In the novel plot is replaced by a series of revelatory episodes, each helping Jane to come to realization of what she truly desires. Her contact with St John Rivers clarifies what she wants and does not want. Being the teacher at the village school, for all its deprivations, is “independent” (381) and “free and honest” (386) compared with being Rochester’s mistress, but Rivers’ self-denial is unattractive, ultimately because it is dishonest, a distortion of his true self from “the bent of nature” (387), and, at core, a subtle weapon to destroy her independence and swallow up her precious integrity. But, although his appeal has immense power over her, she knows enough now to resist. “I want to enjoy my own faculties as well as to cultivate those of other people” (415), and when happiness beckons “I feel I have adequate cause to be happy, and I will be happy” (417). She tells him that she scorns his idea of love, with its wretched self-abasement, and she knows now that “God did not give me my life to throw away” (439). When she finally devotes herself to Rochester it is anything but a sacrifice. “What do I sacrifice? Famine for food, expectation for content” (470).
The circumstances of nineteenth-century women, in a world where the opportunities open to men were almost all closed to them, make Jane Eyre a radical and courageous document, though Jane’s concern to maintain the integrity of the self is a central human issue rather than simply a feminist complaint. In Mary Shelley’s case it can hardly be argued that she is aware of or troubled by the restricted role of women in her novel. Despite her own mother’s views, it was difficult for her to escape from history, and from the deepest assumptions of her time. Indeed, if there is a feminist element in the book it is in the condemnation of – characteristically male – intellectual daring, and the dangers that result from the desire to go beyond the limits, which inspires Frankenstein to make his monster, and Walton to explore the Arctic. “The primary pattern underlying feminist writing is that of Frankenstein, a world in which cerebral man and monster are one” (Gordon, 428).
Works Cited
Brontë, C. Jane Eyre.

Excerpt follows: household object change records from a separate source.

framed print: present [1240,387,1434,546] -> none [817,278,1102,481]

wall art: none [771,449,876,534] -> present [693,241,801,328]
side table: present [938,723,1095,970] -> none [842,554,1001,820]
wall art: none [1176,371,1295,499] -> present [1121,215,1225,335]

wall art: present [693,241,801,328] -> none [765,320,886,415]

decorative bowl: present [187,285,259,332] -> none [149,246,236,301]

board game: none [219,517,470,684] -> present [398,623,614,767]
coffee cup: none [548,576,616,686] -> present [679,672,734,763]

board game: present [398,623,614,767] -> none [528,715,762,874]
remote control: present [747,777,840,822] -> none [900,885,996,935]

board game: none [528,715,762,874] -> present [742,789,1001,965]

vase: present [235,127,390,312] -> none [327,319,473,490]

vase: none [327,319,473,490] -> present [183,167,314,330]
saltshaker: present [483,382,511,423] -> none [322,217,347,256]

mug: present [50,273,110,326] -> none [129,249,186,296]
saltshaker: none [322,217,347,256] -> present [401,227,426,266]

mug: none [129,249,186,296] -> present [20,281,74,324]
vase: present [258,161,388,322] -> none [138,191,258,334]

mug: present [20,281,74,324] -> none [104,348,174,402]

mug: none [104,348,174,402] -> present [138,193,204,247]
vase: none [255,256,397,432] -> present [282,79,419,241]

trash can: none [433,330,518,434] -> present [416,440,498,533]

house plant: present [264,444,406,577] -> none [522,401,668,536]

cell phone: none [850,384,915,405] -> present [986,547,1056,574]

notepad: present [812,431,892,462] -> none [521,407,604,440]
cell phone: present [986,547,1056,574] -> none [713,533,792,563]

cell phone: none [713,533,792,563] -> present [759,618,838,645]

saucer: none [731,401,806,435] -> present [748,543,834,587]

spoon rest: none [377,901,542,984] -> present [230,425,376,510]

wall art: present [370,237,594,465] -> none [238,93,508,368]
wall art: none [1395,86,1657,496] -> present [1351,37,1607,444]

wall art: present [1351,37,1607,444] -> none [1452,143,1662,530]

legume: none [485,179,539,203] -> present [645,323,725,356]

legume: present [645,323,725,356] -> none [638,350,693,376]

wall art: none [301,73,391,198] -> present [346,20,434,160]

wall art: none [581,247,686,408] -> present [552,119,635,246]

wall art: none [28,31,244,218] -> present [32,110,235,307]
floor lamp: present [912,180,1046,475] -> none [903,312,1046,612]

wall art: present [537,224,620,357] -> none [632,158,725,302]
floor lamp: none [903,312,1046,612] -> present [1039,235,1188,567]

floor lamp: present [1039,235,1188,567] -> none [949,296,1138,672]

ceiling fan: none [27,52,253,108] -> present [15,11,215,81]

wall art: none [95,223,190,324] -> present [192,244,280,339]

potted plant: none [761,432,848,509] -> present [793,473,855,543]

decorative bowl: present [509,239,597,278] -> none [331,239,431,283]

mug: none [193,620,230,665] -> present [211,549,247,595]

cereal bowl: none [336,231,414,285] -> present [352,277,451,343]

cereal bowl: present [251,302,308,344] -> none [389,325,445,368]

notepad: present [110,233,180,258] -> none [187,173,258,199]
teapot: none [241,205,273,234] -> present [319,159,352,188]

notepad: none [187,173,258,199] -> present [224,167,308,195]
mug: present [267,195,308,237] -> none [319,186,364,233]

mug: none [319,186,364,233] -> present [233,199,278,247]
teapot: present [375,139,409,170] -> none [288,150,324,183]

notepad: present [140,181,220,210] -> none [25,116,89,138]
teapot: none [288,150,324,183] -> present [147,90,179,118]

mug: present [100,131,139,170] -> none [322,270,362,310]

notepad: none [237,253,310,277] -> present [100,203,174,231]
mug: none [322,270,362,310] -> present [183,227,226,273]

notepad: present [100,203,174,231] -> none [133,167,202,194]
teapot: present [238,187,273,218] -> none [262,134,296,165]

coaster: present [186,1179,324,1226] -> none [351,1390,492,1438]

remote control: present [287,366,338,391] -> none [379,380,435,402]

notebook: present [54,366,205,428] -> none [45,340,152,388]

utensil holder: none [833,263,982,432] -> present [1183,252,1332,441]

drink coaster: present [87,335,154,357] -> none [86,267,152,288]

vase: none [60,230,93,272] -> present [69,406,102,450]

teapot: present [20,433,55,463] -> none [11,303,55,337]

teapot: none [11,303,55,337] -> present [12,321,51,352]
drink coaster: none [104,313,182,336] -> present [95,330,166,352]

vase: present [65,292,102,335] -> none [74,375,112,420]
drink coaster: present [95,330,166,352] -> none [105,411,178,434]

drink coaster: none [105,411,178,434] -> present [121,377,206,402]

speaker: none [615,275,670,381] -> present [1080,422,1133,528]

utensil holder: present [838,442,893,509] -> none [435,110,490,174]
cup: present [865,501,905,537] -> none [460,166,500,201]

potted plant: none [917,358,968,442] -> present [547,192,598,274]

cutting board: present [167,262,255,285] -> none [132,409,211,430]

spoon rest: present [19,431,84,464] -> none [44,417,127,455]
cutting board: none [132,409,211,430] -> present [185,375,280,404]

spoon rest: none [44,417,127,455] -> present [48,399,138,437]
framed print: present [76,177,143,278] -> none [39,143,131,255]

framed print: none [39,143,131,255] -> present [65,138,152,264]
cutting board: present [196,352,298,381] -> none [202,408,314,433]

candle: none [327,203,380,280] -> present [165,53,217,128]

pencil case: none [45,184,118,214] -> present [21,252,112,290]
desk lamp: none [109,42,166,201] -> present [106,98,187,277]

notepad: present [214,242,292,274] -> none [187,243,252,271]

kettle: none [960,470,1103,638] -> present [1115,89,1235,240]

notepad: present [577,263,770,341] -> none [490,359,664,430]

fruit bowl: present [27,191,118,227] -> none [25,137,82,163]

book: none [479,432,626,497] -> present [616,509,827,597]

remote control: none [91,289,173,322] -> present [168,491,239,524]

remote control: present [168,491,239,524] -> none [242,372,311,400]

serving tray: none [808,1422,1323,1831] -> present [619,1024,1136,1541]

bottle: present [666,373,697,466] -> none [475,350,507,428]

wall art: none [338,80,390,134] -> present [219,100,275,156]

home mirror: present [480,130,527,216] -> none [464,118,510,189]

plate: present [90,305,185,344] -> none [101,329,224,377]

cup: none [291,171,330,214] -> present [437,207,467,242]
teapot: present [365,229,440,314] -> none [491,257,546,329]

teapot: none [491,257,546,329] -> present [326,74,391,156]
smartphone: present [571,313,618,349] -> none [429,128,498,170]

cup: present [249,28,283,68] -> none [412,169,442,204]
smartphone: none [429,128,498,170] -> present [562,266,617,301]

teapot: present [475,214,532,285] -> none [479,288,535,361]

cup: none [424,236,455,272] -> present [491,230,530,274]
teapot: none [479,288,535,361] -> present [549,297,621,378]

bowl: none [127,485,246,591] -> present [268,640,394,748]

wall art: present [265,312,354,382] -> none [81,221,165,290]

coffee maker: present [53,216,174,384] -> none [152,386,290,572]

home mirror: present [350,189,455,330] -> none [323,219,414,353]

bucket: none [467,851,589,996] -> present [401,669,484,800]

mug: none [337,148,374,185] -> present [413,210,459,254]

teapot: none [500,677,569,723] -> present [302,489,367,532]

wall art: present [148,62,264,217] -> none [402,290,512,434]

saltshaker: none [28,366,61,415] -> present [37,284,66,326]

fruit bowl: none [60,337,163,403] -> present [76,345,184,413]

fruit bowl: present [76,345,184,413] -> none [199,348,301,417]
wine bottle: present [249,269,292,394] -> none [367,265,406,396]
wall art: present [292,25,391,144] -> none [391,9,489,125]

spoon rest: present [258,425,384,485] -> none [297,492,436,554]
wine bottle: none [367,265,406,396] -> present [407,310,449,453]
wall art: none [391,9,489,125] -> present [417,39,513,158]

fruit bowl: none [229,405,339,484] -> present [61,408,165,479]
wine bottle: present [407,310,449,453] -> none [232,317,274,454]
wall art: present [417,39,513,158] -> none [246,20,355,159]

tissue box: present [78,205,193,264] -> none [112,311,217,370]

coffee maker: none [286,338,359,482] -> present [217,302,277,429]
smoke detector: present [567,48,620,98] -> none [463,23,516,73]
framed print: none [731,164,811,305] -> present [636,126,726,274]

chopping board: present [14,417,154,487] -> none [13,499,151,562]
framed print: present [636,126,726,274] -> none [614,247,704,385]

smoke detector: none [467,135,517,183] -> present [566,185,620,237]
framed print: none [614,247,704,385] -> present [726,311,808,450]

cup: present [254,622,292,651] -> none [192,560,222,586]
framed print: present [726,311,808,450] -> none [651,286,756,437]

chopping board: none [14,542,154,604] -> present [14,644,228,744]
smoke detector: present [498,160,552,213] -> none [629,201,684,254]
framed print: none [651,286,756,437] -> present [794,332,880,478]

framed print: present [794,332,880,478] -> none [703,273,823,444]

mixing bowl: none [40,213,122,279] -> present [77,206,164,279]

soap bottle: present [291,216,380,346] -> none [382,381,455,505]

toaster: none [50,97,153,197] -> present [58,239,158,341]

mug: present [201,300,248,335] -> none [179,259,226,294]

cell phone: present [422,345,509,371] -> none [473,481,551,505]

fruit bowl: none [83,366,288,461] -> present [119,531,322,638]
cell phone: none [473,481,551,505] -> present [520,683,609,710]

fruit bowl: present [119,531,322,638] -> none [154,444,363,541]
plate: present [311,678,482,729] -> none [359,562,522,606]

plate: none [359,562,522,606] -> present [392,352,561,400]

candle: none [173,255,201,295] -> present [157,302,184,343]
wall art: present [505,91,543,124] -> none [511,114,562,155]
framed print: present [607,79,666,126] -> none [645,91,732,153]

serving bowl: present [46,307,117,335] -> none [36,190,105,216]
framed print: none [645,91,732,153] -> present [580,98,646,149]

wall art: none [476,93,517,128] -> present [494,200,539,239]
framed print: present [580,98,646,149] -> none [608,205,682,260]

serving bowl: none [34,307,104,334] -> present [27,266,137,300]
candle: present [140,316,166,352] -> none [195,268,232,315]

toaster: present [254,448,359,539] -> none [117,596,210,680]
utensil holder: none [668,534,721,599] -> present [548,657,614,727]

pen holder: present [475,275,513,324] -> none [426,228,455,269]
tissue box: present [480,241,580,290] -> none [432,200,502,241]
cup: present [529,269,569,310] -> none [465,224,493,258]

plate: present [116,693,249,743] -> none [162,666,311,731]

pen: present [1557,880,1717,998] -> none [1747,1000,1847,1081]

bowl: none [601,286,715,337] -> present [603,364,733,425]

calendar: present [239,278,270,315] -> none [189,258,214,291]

Introduction by Q.D.Leavis. Harmondsworth: Penguin, 1966.
Gordon, L. Mary Wollstonecraft. London: Little, Brown, 2005.
Peters, M. Charlotte Brontë. Madison and London: Univ of Wisconsin, 1973.
Robinson, Charles. “A mother’s Daughter: An Intersection of Mary Shelley’s
Frankenstein and Mary Wollstonecraft’s A Vindication of the Rights of Woman.”
In Buss, Helen M., Macdonald, D.L. and McWhir, Anne. Mary Wollstonecraft and
Mary Shelley. Writing Lives. Waterloo, Ontario: Wilfrid Laurier U.P., 2001,
pp.127-138.
Shelley, M. Frankenstein. 1818 edition. Edited M.Hindle. Harmondsworth: Penguin, 1992.